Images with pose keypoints
--------

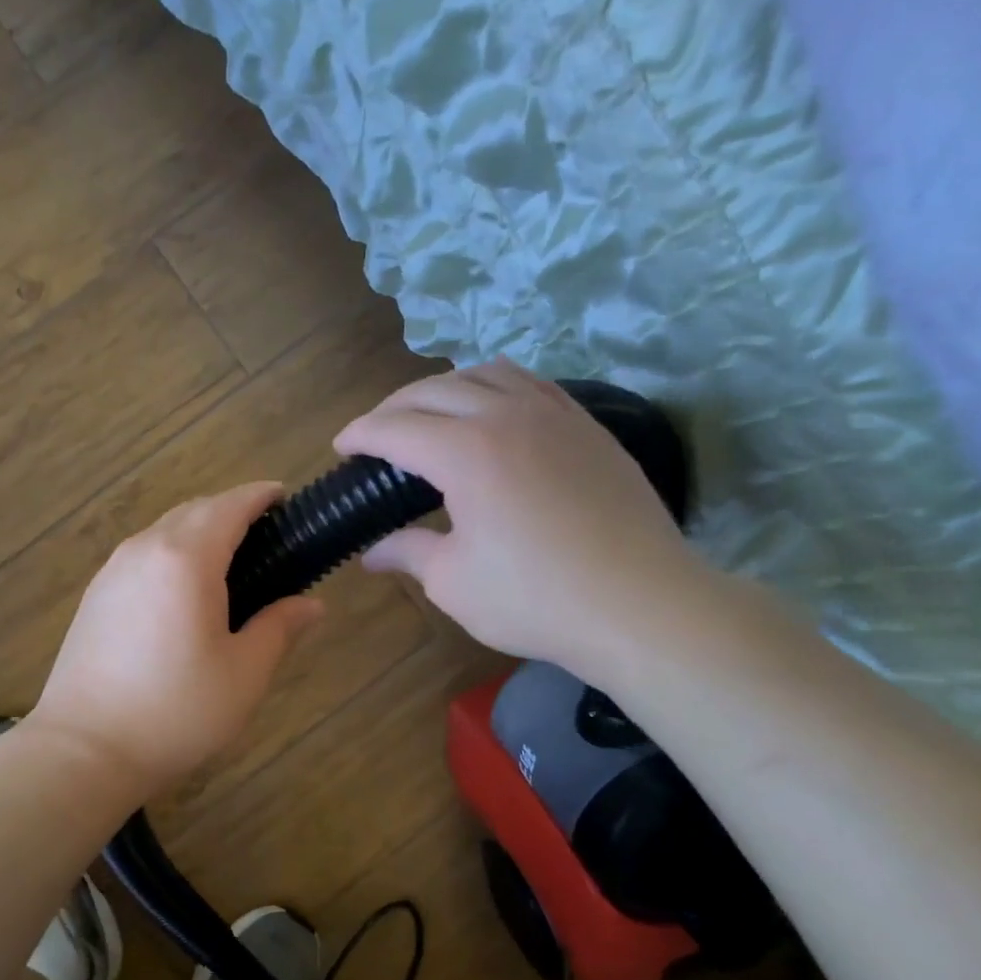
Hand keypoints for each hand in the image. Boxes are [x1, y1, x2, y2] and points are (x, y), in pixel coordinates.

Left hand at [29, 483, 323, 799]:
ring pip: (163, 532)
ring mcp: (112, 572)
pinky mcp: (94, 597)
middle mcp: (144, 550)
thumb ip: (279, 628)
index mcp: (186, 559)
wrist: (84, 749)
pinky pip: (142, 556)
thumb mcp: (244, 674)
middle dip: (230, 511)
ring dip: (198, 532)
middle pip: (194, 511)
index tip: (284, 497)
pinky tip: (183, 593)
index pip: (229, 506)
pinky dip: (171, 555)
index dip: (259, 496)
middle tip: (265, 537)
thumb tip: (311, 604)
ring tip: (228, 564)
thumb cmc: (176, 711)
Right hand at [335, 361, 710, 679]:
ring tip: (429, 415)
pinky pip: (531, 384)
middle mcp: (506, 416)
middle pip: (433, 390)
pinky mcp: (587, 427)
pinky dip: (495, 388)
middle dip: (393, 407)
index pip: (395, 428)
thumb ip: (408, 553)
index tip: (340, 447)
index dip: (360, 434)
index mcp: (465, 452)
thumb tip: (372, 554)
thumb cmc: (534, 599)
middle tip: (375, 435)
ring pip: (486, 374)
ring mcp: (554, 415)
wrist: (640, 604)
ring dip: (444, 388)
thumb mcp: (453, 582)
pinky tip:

--------

Assignment: Look through the data above and report every line in which "ring" appears.

Solution to the problem:
ring pip: (163, 532)
ring mcp: (112, 572)
ring dip: (198, 532)
ring tip: (228, 564)
ring tip: (429, 415)
ring pip: (486, 374)
ring mcp: (554, 415)
ring dip: (444, 388)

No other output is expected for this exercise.